BEGIN Provided data

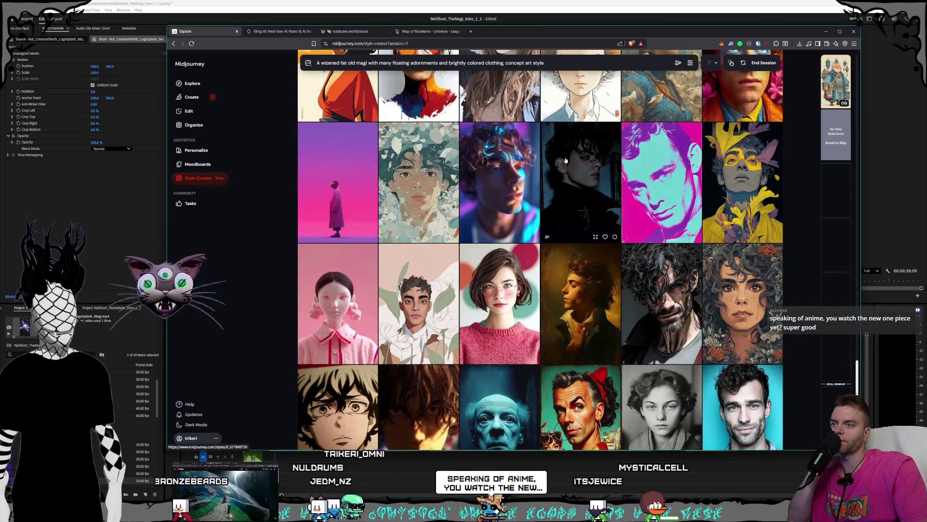
scroll(565, 161, down, 2)
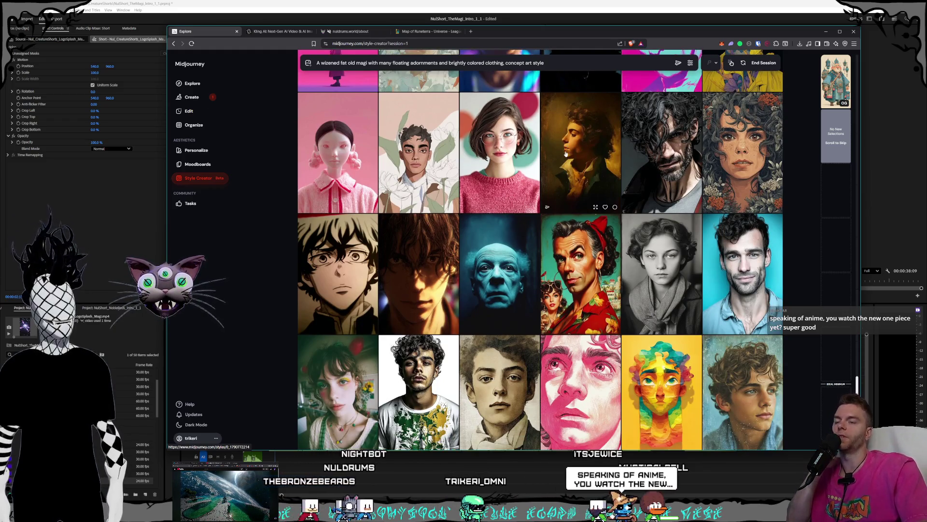
scroll(568, 143, down, 1)
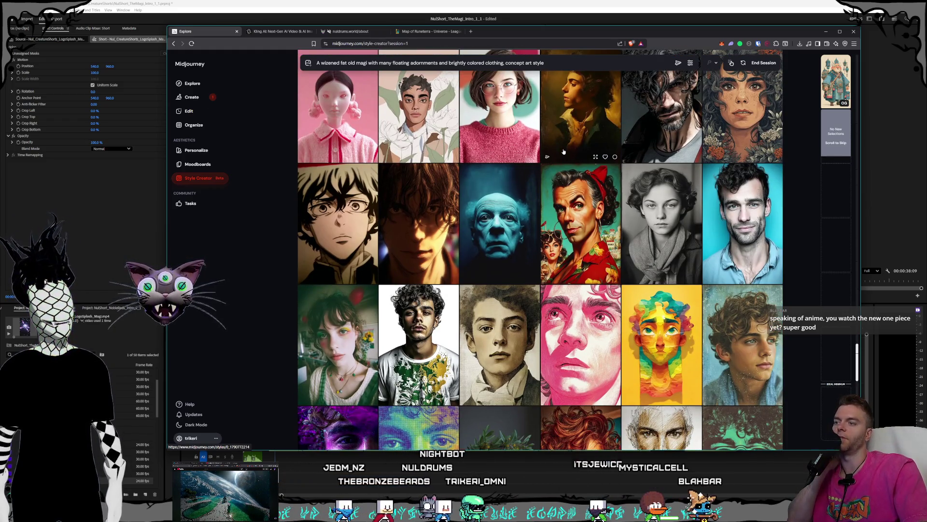
scroll(564, 152, down, 3)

END Provided data

Transcribe the full listing above exactly as it stands, minus the pictures.

- Task answer -
scroll(565, 161, down, 2)
scroll(568, 143, down, 1)
scroll(564, 152, down, 3)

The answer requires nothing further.